Die Module müssen nach einer Hochtemperatur- und Hochdrucksterilisation (z. B. Dampfsterilisation bei 134 °C) einen langfristig stabilen Betrieb aufrechterhalten und eine zuverlässige Bildgebung innerhalb der komplexen biochemischen Umgebung des menschlichen Körpers ermöglichen. Das Bestehen der CE-Zertifizierung ist zugleich eine umfassende Prüfung des Qualitätsmanagementsystems der gesamten Lieferkette.

  • Technologie- und Qualitätsgrenzwerte: Im Gegensatz zu Kameras der Unterhaltungselektronik stellen medizinische Endoskopmodule extreme Anforderungen an Sterilität, Nebelbeständigkeit, Korrosionsbeständigkeit und elektromagnetische Verträglichkeit (EMV). Hersteller müssen vollständige Produktions- und Kontrollprozesse einrichten, die dem ISO 13485-Qualitätsmanagementsystem für Medizinprodukte entsprechen.

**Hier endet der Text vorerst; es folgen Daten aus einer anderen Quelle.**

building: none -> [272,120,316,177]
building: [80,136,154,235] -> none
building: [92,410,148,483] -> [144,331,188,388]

  • Auswirkungen auf den Markt: Der Erfolg von MicroPort Robotics hat einen Demonstrationseffekt für die vorgelagerte Lieferkette geschaffen. Es zeigt dem globalen Markt, dass China über die komplette High-End-Fertigungskapazität verfügt, die von Kernmodulen bis hin zu kompletten Systemen reicht. Es wird erwartet, dass dies mehr internationale Medizingeräteunternehmen dazu bewegen wird, die Beschaffung von Produkten oder die gemeinsame Entwicklung von Produkten mit chinesischen Modulherstellern in Betracht zu ziehen, wodurch sich die bestehende globale Lieferkettenlandschaft verändern wird.


Zukünftige Trends: Miniaturisierung und intelligente Integration

Der Erfolg des „Dragonfly Eye“ ist kein Endpunkt, sondern der Startschuss für die nächste Generation des technologischen Wettbewerbs. Aus Sicht der Modulhersteller ist der zukünftige F&E-Schwerpunkt klar.

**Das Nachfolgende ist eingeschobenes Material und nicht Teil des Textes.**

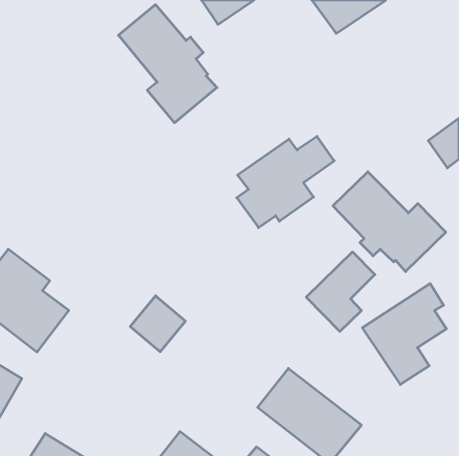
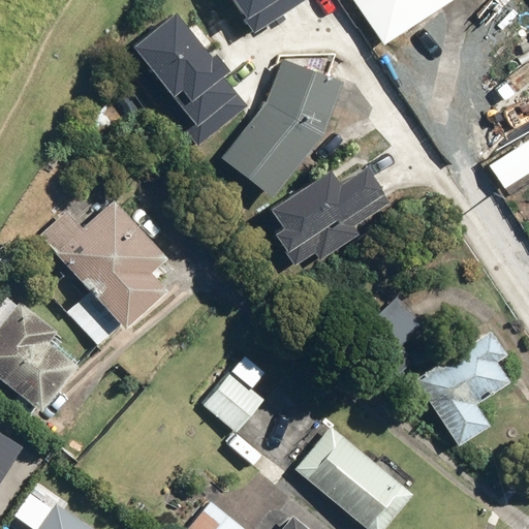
building: none -> [223,60,345,197]
building: none -> [39,196,174,350]
building: [333,172,446,272] -> none
building: [130,296,185,352] -> [200,373,263,437]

  • Hochmoderne Modultechnologie: Die nächste Generation von Endoskopkameramodulen entwickelt sich in Richtung „kleiner, klarer und intelligenter“. Die Chip-Integrationstechnologie (z. B. die Integration von KI-Verarbeitungseinheiten im CIS) wird es den Modulen selbst ermöglichen, über grundlegende KI-Funktionen wie Echtzeit-Läsionserkennung und Blutungswarnung zu verfügen, wodurch die Verarbeitungslast auf dem Hauptsystem reduziert und die Latenz gesenkt wird.

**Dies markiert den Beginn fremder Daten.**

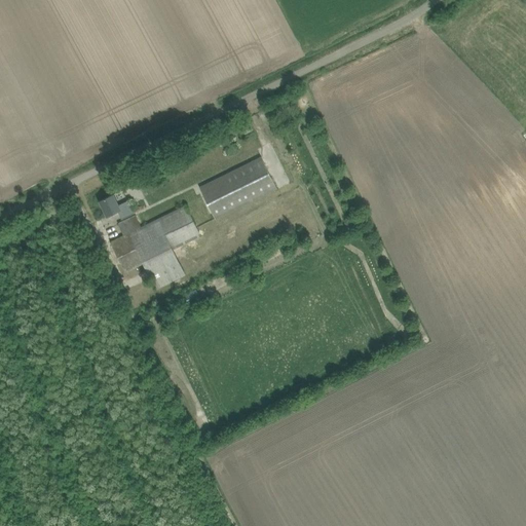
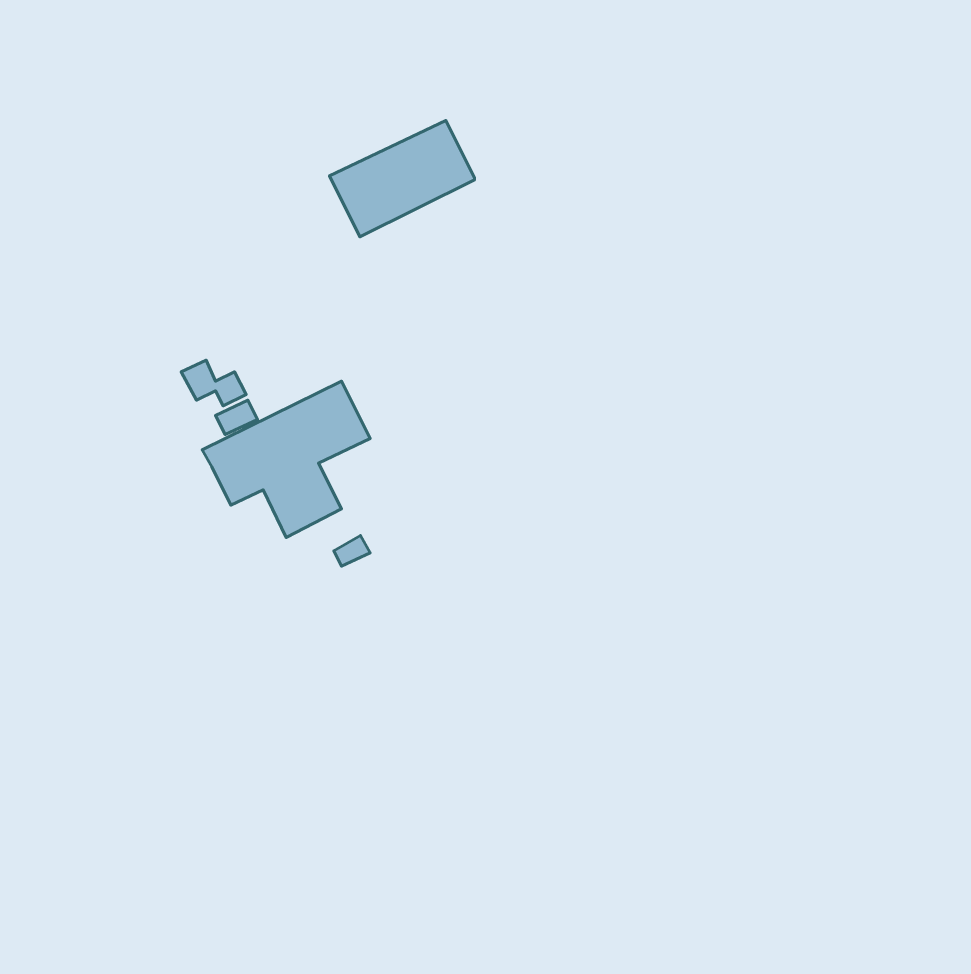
building: [197,157,275,220] -> [329,121,474,237]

  • Erwartete Marktexpansion: Mit der weiteren globalen Verbreitung der laparoskopischen Chirurgie und den sinkenden Kosten der robotergestützten Chirurgie wird die Nachfrage nach hochwertigen 3D-Endoskopen weiter steigen. Dies bietet nicht nur Chancen für OEMs, sondern schafft auch einen riesigen Marktraum für das gesamte vorgelagerte Ökosystem, einschließlich optischer Linsen, Mikrosensoren und spezieller Verpackungsmaterialien.


Für die Endoskopindustrie hat sich das Kameramodul von einer „funktionalen Komponente“ zum „Kern, der die Produktqualität definiert“ entwickelt. Nach der Nachricht, dass das „Dragonfly Eye“-Laparoskop von MicroPort die EU-CE-Zertifizierung erhalten hat, widmen Branchenkollegen der technischen Architektur seines visuellen 3D-Bildgebungssystems und den Lieferketteninformationen mehr Aufmerksamkeit.


Ein technischer Direktor eines Endoskop-Lösungsunternehmens in Shenzhen kommentierte auf einem Branchenforum: „Diese Zertifizierung war wie ein Stresstest und bewies, dass die gesamte chinesische Fertigungskette – von Linsen und Sensoren bis hin zur Bildverarbeitung – international dauerhaft erstklassige Produkte liefern kann.“


Während die Industrie für chirurgische Roboter in eine Phase rasanter Entwicklung eintritt, verändert dieser technologische Wettbewerb, der mit einer einzigen Präzisionskamera begann, die industrielle Landkarte des globalen High-End-Medizingerätesektors neu.